Docu : Paris, ville du capital

Dans l’arrière-salle d’un ciné non commercial, avec le réalisateur de Paris grand capital, François Lathuillière. On commence par l’embourgeoisement de la petite couronne parisienne. On termine en dépassant la « quartiérisation » de la critique.

Ton film est une balade dans la petite couronne parisienne, pas à Paris même.

Depuis que je milite dans des mouvements de « mal-logés », j’ai vu la rénovation urbaine s’accélérer dans l’ancienne « banlieue rouge » : Ivry, Pantin, Bobigny, Saint Denis, Bagnolet. Les communes ne sont pas au même stade, mais les logiques se ressemblent.

Au moins les délogés sont-ils virés par des mairies de gauche…

Comme les autres, les mairies socialistes et communistes utilisent un discours de gestionnaires : face à la crise économique, il leur faut des entreprises qui payent des impôts sur les espaces laissés vacants par la désindustrialisation, puis rejettent la responsabilité sur l’État. Je parle de programmes comme l’ANRU, le PNRQAD1 ou des procédures de défiscalisation. Mais le film ne les analyse pas théoriquement, il montre comment les gens y résistent. Comme à Ivry avec le collectif « Ivry sans toit », ou avec les logements squattés, les camps de Roms. Le film donne la parole à ceux qui sont mis à la rue, les sans-titres ; et à ceux qui sont volés, les « petits » propriétaires rachetés en-dessous du prix des Domaines.

Une scène éloquente se déroule à bord d’un bus où le maire de Pantin accueille les nouveaux habitants.
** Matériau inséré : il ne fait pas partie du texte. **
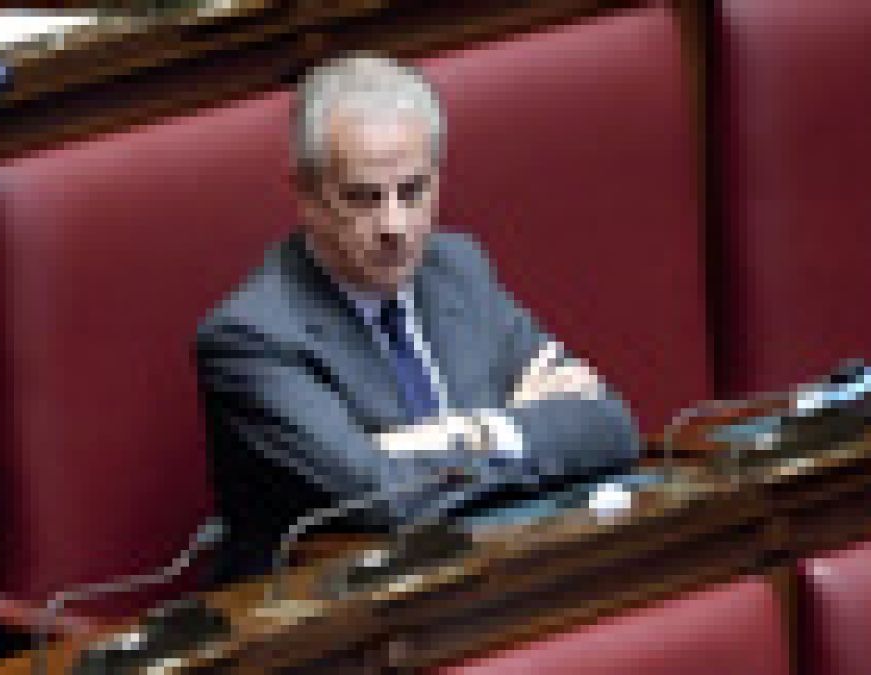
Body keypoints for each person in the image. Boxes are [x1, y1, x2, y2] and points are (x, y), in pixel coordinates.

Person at [195, 53, 639, 583]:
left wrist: (471, 430)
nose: (394, 225)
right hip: (337, 607)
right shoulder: (250, 337)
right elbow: (381, 498)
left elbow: (608, 425)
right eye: (363, 198)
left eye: (412, 191)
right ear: (306, 197)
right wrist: (517, 424)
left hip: (488, 575)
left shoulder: (457, 269)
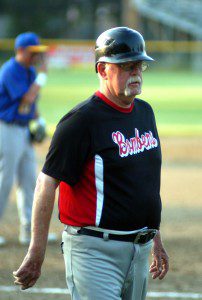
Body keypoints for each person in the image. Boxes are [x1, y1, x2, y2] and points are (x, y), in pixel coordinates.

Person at [13, 27, 169, 299]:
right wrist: (36, 251)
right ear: (102, 69)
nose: (136, 73)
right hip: (95, 251)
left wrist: (154, 238)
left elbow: (144, 182)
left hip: (139, 249)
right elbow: (46, 182)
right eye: (126, 66)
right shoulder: (81, 121)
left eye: (139, 65)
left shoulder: (145, 112)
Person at [0, 32, 56, 246]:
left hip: (22, 131)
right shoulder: (11, 70)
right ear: (21, 51)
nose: (37, 56)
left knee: (29, 181)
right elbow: (26, 97)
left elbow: (30, 105)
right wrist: (42, 76)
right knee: (5, 181)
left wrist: (39, 120)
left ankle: (29, 232)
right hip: (6, 129)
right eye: (33, 52)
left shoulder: (29, 71)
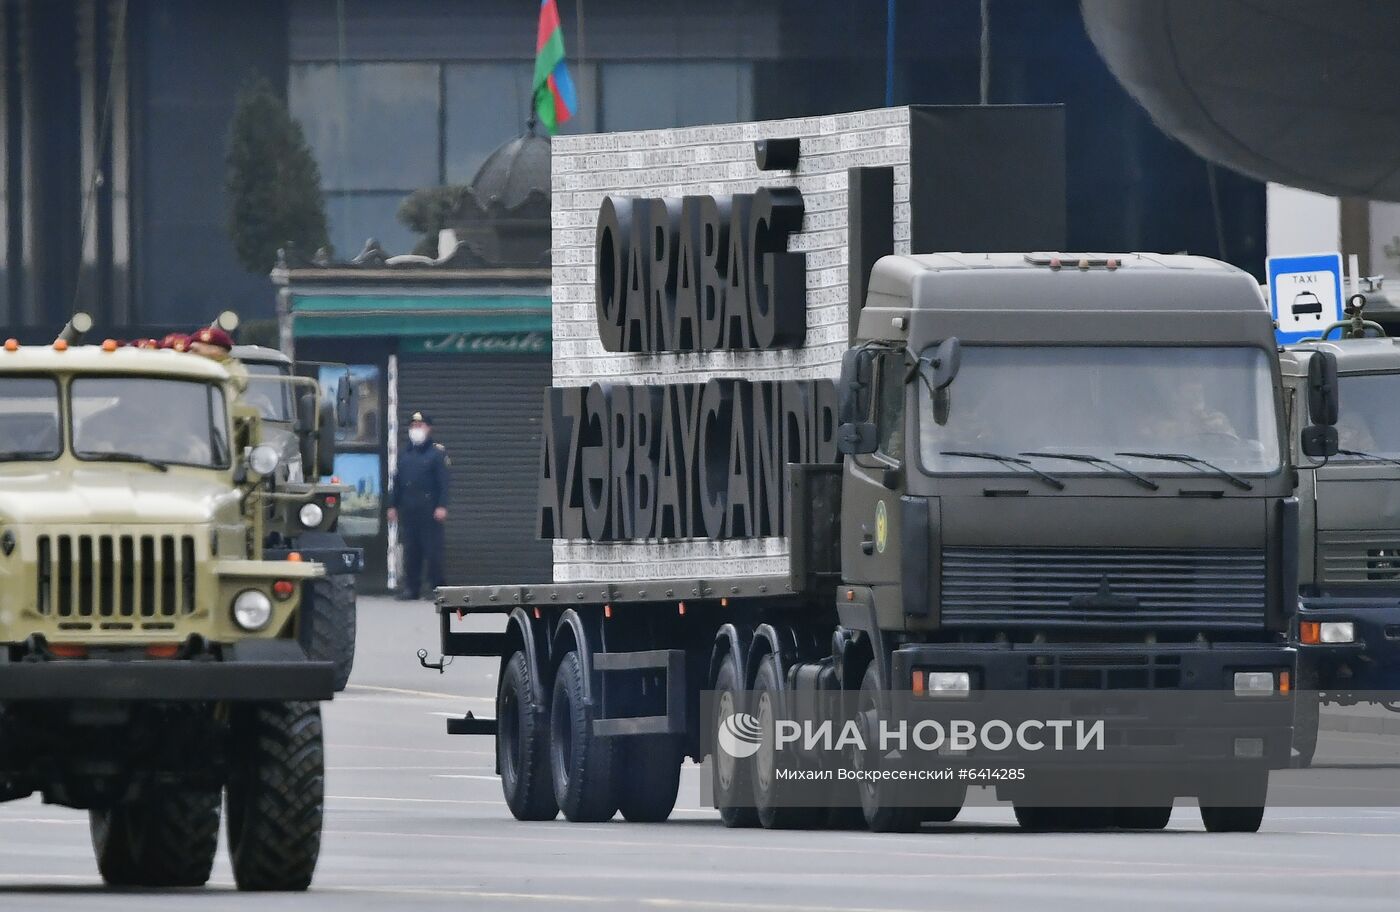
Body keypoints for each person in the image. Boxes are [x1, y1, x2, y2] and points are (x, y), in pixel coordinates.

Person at [388, 411, 450, 601]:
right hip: (409, 510)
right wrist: (392, 505)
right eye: (413, 427)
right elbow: (397, 482)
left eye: (420, 426)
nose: (416, 430)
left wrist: (442, 506)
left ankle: (437, 588)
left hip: (430, 511)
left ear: (429, 429)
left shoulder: (437, 454)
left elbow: (444, 483)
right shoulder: (405, 454)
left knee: (433, 552)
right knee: (411, 552)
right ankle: (411, 588)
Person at [187, 326, 248, 393]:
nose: (190, 354)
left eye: (195, 350)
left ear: (217, 352)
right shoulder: (189, 369)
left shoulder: (232, 374)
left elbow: (224, 398)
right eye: (190, 350)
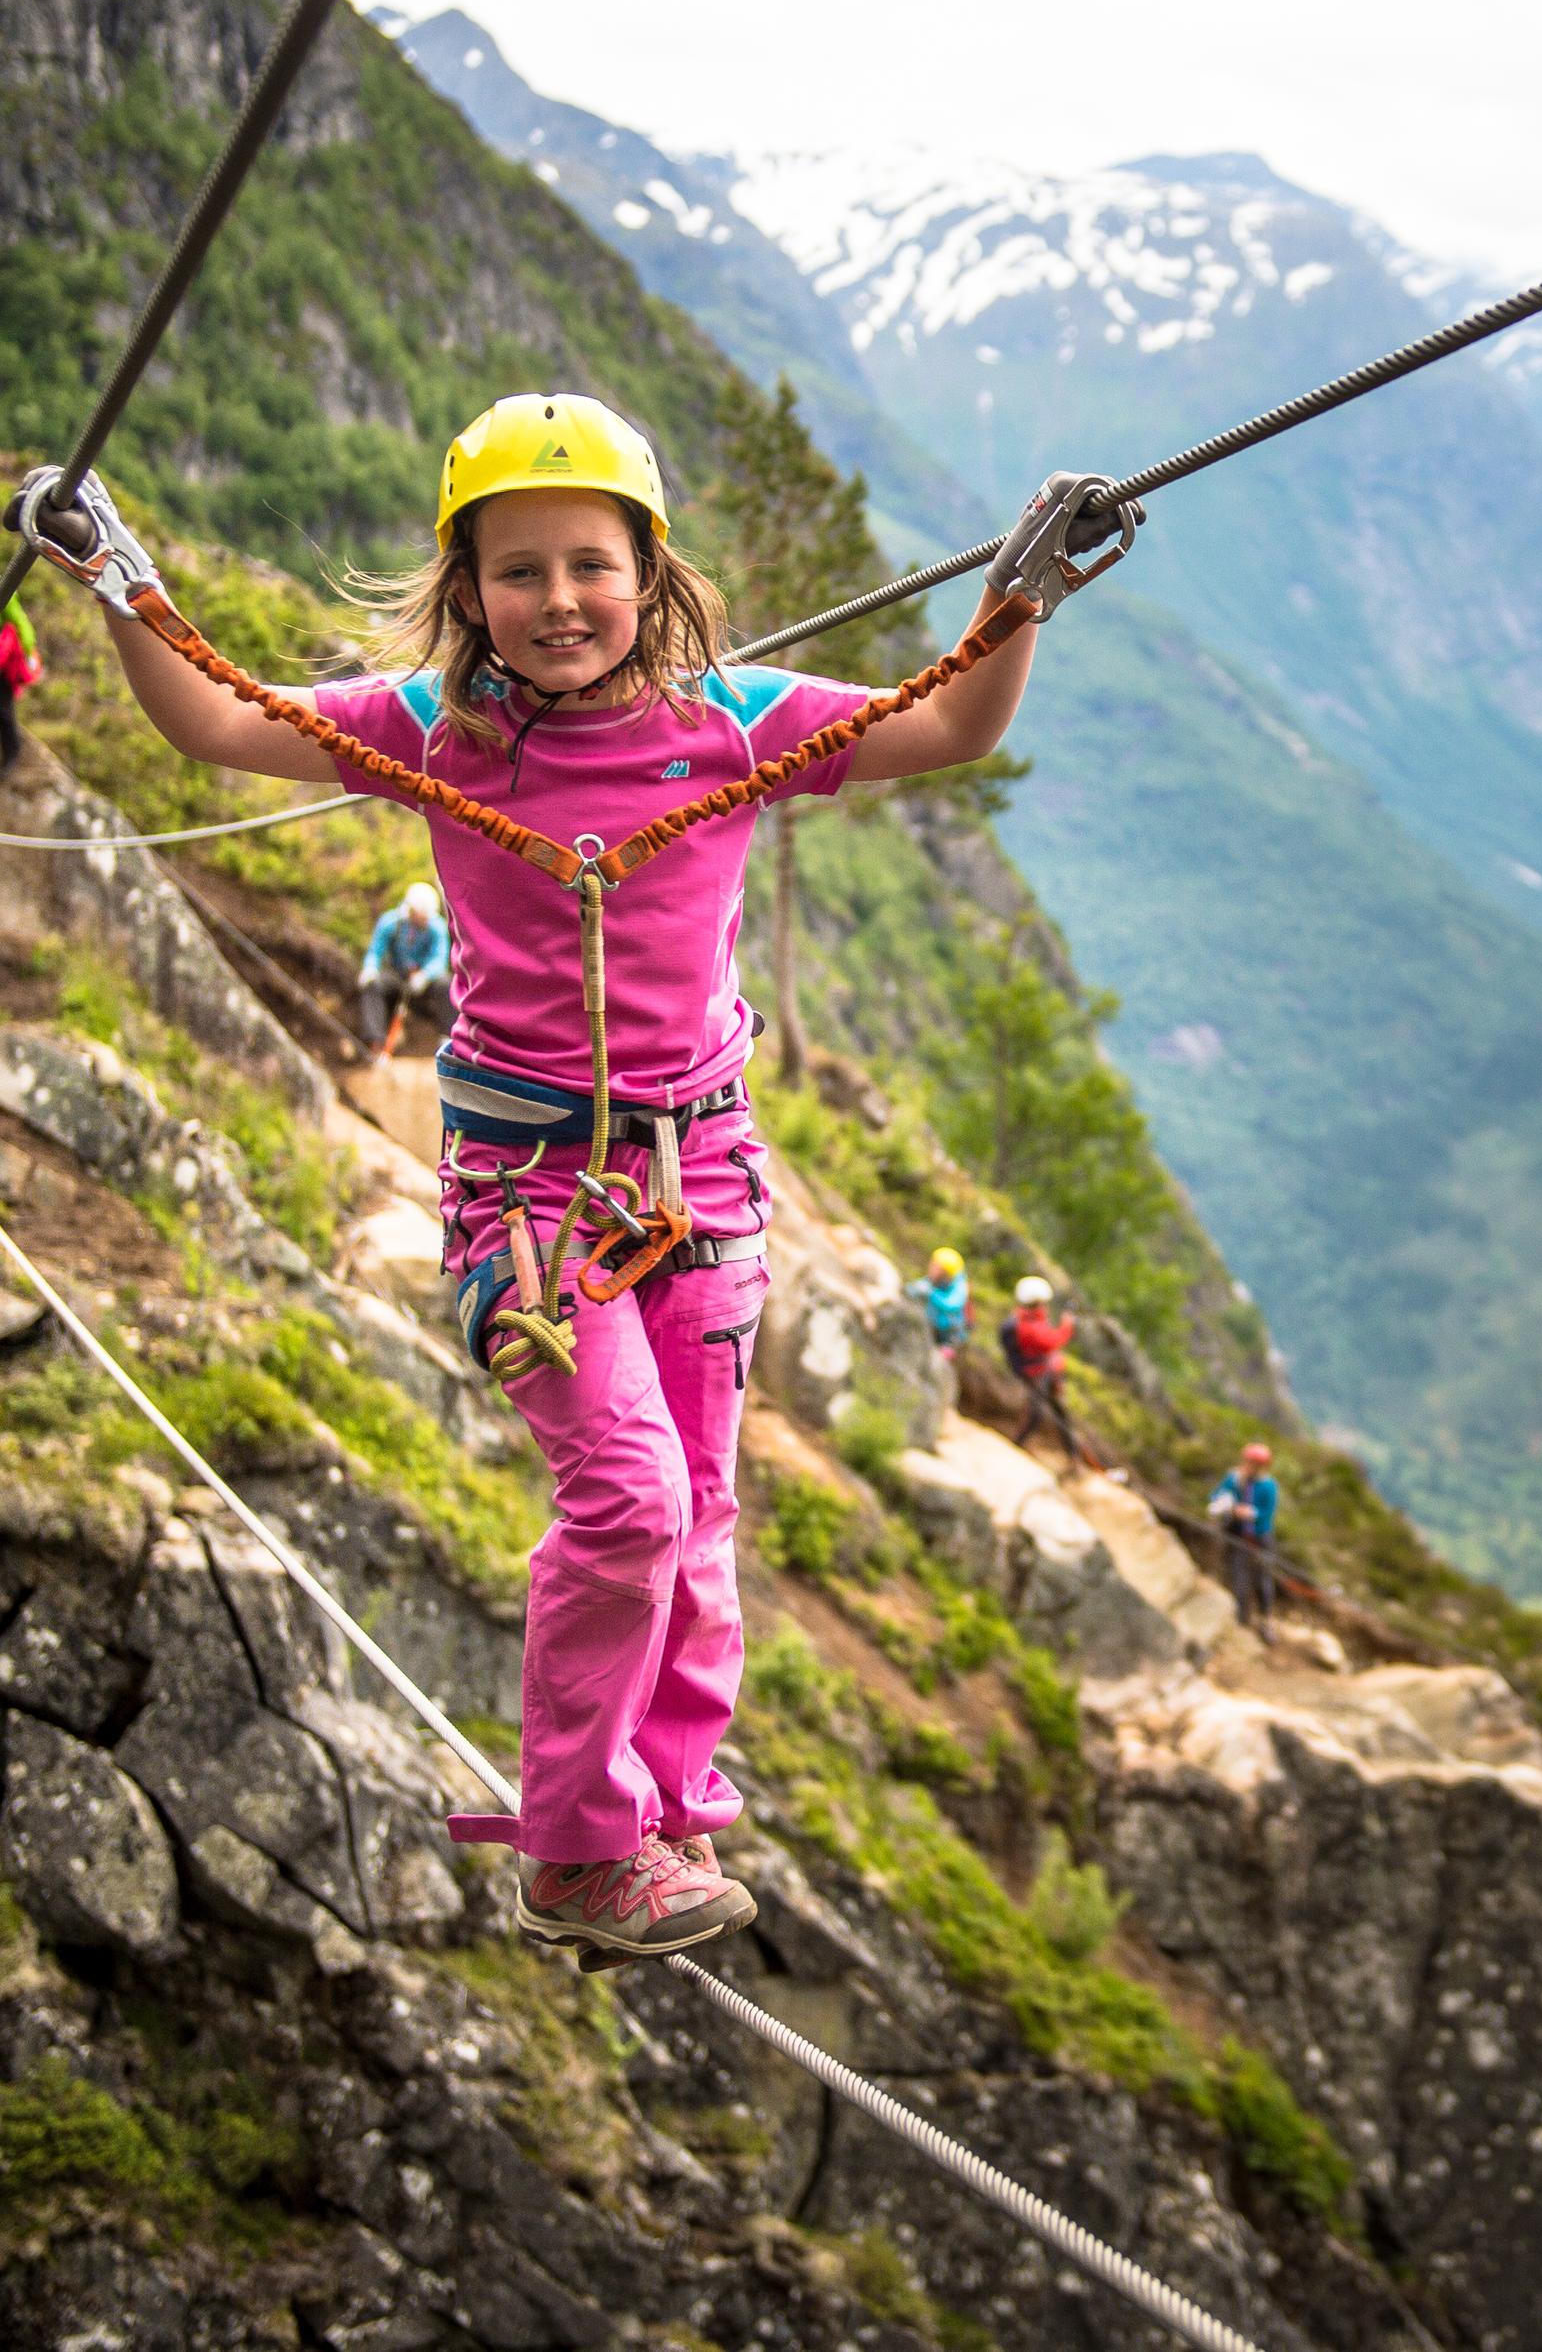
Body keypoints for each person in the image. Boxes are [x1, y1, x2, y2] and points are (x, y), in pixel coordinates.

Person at [9, 393, 1050, 1964]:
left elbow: (953, 726)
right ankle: (575, 1848)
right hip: (527, 1193)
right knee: (627, 1496)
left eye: (590, 563)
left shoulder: (736, 720)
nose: (559, 601)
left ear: (649, 568)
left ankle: (665, 1798)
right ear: (467, 587)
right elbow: (217, 720)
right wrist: (120, 580)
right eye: (518, 571)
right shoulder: (433, 736)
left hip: (700, 1179)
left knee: (697, 1508)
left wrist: (1018, 600)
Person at [358, 879, 453, 1050]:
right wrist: (370, 968)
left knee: (446, 984)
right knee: (374, 985)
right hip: (398, 974)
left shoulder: (436, 927)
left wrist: (425, 975)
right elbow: (376, 950)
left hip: (425, 978)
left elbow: (440, 958)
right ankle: (375, 1041)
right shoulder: (390, 922)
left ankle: (448, 1038)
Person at [1002, 1275, 1079, 1462]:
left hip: (1042, 1372)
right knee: (1038, 1412)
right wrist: (1067, 1325)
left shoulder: (1023, 1319)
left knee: (1054, 1411)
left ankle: (1072, 1454)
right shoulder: (1028, 1326)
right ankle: (1018, 1444)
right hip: (1036, 1373)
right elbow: (1052, 1341)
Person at [1209, 1441, 1279, 1640]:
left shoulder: (1268, 1486)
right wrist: (1229, 1507)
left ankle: (1266, 1620)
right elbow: (1216, 1496)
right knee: (1239, 1575)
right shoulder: (1234, 1479)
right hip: (1237, 1534)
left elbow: (1267, 1513)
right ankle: (1241, 1619)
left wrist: (1251, 1513)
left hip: (1260, 1536)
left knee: (1263, 1578)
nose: (1252, 1466)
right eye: (1250, 1462)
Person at [0, 596, 42, 777]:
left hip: (4, 662)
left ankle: (13, 752)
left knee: (4, 710)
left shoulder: (4, 589)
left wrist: (27, 654)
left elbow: (20, 624)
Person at [909, 1246, 971, 1358]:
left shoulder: (959, 1287)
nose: (930, 1268)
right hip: (934, 1328)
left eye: (935, 1266)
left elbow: (951, 1305)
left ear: (945, 1271)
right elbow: (913, 1289)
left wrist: (932, 1294)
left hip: (951, 1334)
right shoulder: (933, 1281)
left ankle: (949, 1349)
Oui, le maire parle de la ville comme si elle lui appartenait, avec des petits relents racistes – « C’est pas qu’on veut pas des kebabs, mais bon… » –, sachant que dans ces villes, les clivages sociaux recoupent en partie les clivages « raciaux ». Son discours décomplexé explique comment il déplace des populations pour en installer d’autres et accueillir la première agence de publicité française.

On voit dans le film que les data centers remplacent les usines. Le renouvellement urbain n’est-il pas, plus largement, un renouvellement économique dont la ville est le réceptacle ?

Le film revient sur le passé de la « banlieue rouge », sans le mythifier, et montre comment le capitalisme transforme l’espace selon ses besoins. Une fois les usines déplacées, les pôles urbains sont en concurrence pour attirer la « matière grise ». La ville se modèle selon les impératifs technologiques et industriels, depuis les corons installés à côté des usines jusqu’aux principes monofonctionnels de Le Corbusier (un espace pour travailler, un autre pour dormir, un dernier pour consommer) qui tendent à l’hyper-spécialisation des espaces.

Dans une interview publiée par Vice, Anne Steiner s’agace de la critique de la « gentrification » en trois points. 1° Cette critique laisse tranquille les quartiers bourgeois. 2° Elle ne voit pas que les « gentrifieurs » sont eux-mêmes expulsés du centre de Paris. 3° Elle redoute une ethnicisation de la critique au détriment d’une lecture de classe. Qu’en dis-tu ?

Ne pas voir comment la grande bourgeoisie s’enferme dans des ghettos pour riches est un piège à éviter. Au sujet de la « classe moyenne », le problème est qu’elle intervient peu lors des expulsions, escomptant une valorisation de ses biens immobiliers. Quant au racisme, il segmente les classes populaires et entretient l’existence d’une sous-classe, celle des sans-papiers. On retrouve cette division au travail et dans la rue. Il suffit d’aller de Chatou (Yvelines) à Sevran-Beaudotte (Seine-Saint-Denis) pour l’observer. Malgré tout, l’histoire des quartiers populaires est celle du mélange, les gens se côtoient, travaillent ensemble, se marient… Alors que l’ouverture des classes moyennes envers la « diversité » n’est souvent qu’intellectuelle et abstraite, ouvrant la porte aux fantasmes.


1 Respectivement : Agence nationale pour la rénovation urbaine et Programme national de requalification des quartiers anciens dégradés.